FBI EMV gaffe is the latest setback for payments security

It's bad enough when the FBI announces to the world that you're not secure enough. It's even worse when it then reluctantly takes it back.

Citibank credit card with an EMV chip
Blair Hanley Frank

It's bad enough when the FBI announces to the world that you're not secure enough. It's even worse when it then reluctantly takes it back — that second bout of publicity will be even bigger than the first, after all. Such is the current plight for EMV, the payment card security upgrade that is years out of date. It's also managed to accomplish the impossible: uniting retailers in almost unanimous opposition.

Let's start with this FBI kerfuffle and the germane background. Fact: EMV cards are more secure than magstripe cards. Fact: Not by much. Fact: It's really only true in preventing clones, which admittedly was the single-largest payment card fraud issue in the U.S., so attacking that aspect of fraud is a good thing.

But the most essential piece of background here is that the U.S. EMV deployment uses signatures as authentication, instead of PINs. PIN is how the rest of the world does EMV, and no one disputes that PIN is far more secure than signature.

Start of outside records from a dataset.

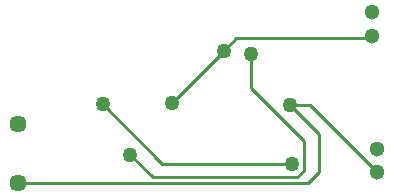
<source format=gbl>
G04*
G04 #@! TF.GenerationSoftware,Altium Limited,Altium Designer,25.0.2 (28)*
G04*
G04 Layer_Physical_Order=2*
G04 Layer_Color=16711680*
%FSLAX44Y44*%
%MOMM*%
G71*
G04*
G04 #@! TF.SameCoordinates,4808E630-E1AA-40A3-BC65-94F3982335E7*
G04*
G04*
G04 #@! TF.FilePolarity,Positive*
G04*
G01*
G75*
%ADD13C,0.2540*%
%ADD45C,1.3000*%
%ADD46C,1.4500*%
%ADD47C,1.2700*%
D13*
X762508Y539242D02*
X877570D01*
Y541020D01*
X751586Y528320D02*
X762508Y539242D01*
X577520Y416800D02*
X822960D01*
X832492Y426332D01*
Y458082D01*
X808228Y482346D02*
X832492Y458082D01*
X824804Y482346D02*
X881380Y425770D01*
X808228Y482346D02*
X824804D01*
X708000Y484734D02*
X751586Y528320D01*
X649130Y483421D02*
X699481Y433070D01*
X809752D01*
X672338Y440690D02*
X691642Y421386D01*
X814070D01*
X819404Y426720D01*
Y452120D01*
X774700Y496824D02*
X819404Y452120D01*
X774700Y496824D02*
Y525780D01*
D45*
X877570Y561020D02*
D03*
Y541020D02*
D03*
X881380Y445770D02*
D03*
Y425770D02*
D03*
D46*
X577520Y466800D02*
D03*
Y416800D02*
D03*
D47*
X808228Y482346D02*
D03*
X708000Y484734D02*
D03*
X751586Y528320D02*
D03*
X649130Y483421D02*
D03*
X809752Y433070D02*
D03*
X672338Y440690D02*
D03*
X774700Y525780D02*
D03*
M02*

</source>
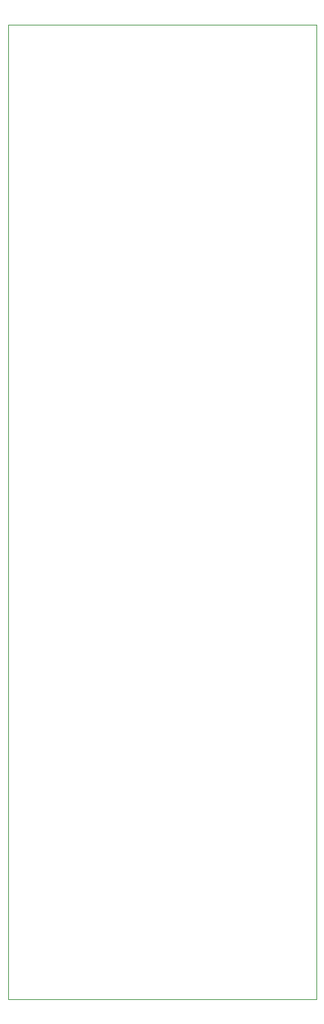
<source format=gbr>
%TF.GenerationSoftware,KiCad,Pcbnew,6.0.8-f2edbf62ab~116~ubuntu20.04.1*%
%TF.CreationDate,2022-11-01T19:33:50+01:00*%
%TF.ProjectId,temp,74656d70-2e6b-4696-9361-645f70636258,rev?*%
%TF.SameCoordinates,Original*%
%TF.FileFunction,Profile,NP*%
%FSLAX46Y46*%
G04 Gerber Fmt 4.6, Leading zero omitted, Abs format (unit mm)*
G04 Created by KiCad (PCBNEW 6.0.8-f2edbf62ab~116~ubuntu20.04.1) date 2022-11-01 19:33:50*
%MOMM*%
%LPD*%
G01*
G04 APERTURE LIST*
%TA.AperFunction,Profile*%
%ADD10C,0.100000*%
%TD*%
G04 APERTURE END LIST*
D10*
X117000000Y-154000000D02*
X155000000Y-154000000D01*
X155000000Y-154000000D02*
X155000000Y-34000000D01*
X155000000Y-34000000D02*
X117000000Y-34000000D01*
X117000000Y-34000000D02*
X117000000Y-154000000D01*
M02*

</source>
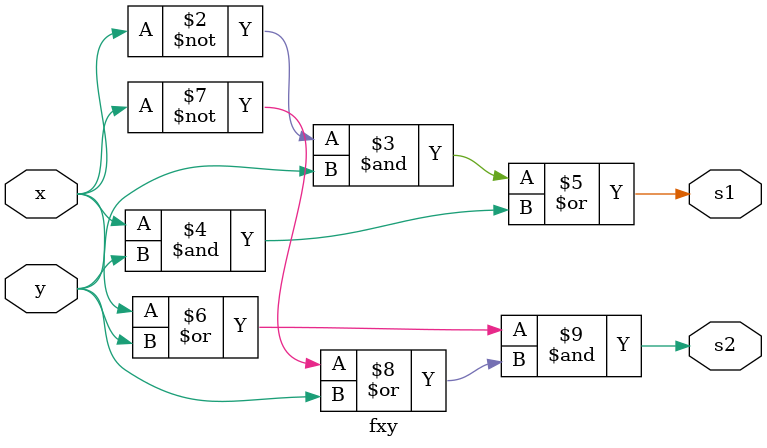
<source format=v>
/*
	Guia_0405b.v
	842536 - Mateus Henrique Medeiros Diniz
*/

module Guia_0405b;
	reg x, y;
	wire s1, s2;
	
	fxy f ( s1, s2, x, y);
	
	initial 
	begin: main
		integer i;

		$display("x y | SoP | PoS");
		$monitor("%b %b |  %b  |  %b", x, y, s1, s2);
		
		x = 0;
		y = 0;
		
		for(i = 0; i < 3; i++) begin
			#1;
			y = ~y;
			if((i + 1) % 2 == 0) begin
				x = ~x;
			end
		end
	end
endmodule

module fxy (output s1, s2, input x, y);
	assign s1 = (~x & y) | (x & y);
	assign s2 = (x | y) & (~x | y);
endmodule
</source>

To be fair, that's not an especially difficult hurdle to clear today, since retailers have given up using signature for any authentication at all. It provides zero protection. When was the last time you saw a retail associate examining the signature on your card and comparing it to how you signed? That lack of examination is a good thing, given the absolute absence of handwriting-recognition training that store associates are given.

What the FBI said is that PIN is far more secure—which is without debate—and it encouraged shoppers to use a PIN instead of signature. Therein lay the problem. The FBI was giving legitimate security advice, but it's counsel that consumers—thanks to Visa and MasterCard and key banks—can't take. Retailers are not being allowed to accept PINs so the FBI counsel was, in reality, going to be pointless and confusing.

What the FBI should have said is that the U.S. needs to join the rest of the world and accept EMV PINs. It's not as though there would likely be huge consumer resistance. U.S. shoppers are already quite comfortable with PINs, courtesy of both ATM cards and payment debit cards. If it's a united effort, Americans—just like Canadians and Europeans—will deal with it.

Think back to ATMs. Consumers were never wild about the concept, but when the convenience became clear, they accepted it and never looked back. But the banking powers-that-be have this unwarranted fear of consumer revolt. Hence, a reasonably secure system is being deployed as a barely secure system. Yes, it's more secure than magstripe, but there are few things that wouldn't be.

Alas, not supporting PIN is only one of the self-inflicted wounds hurting EMV. EMV is trying to deploy in the U.S. just as mobile payments—especially Apple Pay—are starting to get a little traction. How is that a problem? It involves how EMV is being used. The current system forces an EMV card to be inserted—called "dip" in the payments world—into the card-reader and to stay throughout the transaction. That is a big change from magstripe and will take a lot more time.

Retailers today are sharply accelerating transaction time and this will be a big step back. Starbucks last week, for example, allowed Apple to say that all Starbucks stores will accept Apple Pay in store. This is a big change for the coffee chain, and it's mostly about EMV. Changing from a shopper using the Starbucks app to Apple Pay will sharply accelerate checkout, since the Starbucks app has to be launched to be used, and Apple Pay doesn't. Apple Pay will work even if the phone is in airplane mode and is not on Wi-Fi. As long as the phone is powered on—and Apple Pay was, of course, set up at some earlier point—it will work instantly.

Compare that with a Starbucks shopper trying to use an EMV card. It will have to be inserted and stay there—or else it will be handed to the store associate, who will have to do the same and remember to remove the card and hand it back. Apple Pay is faster than the Starbucks app, and the Starbucks app is faster than magstripe and magstripe is far faster than EMV. And remember that your margin speaks to how many customers you can rush in and out on their way to work. You do the math.

The FBI was right, though, that it should get involved in EMV. The way EMV is being handled is nothing less than a crime.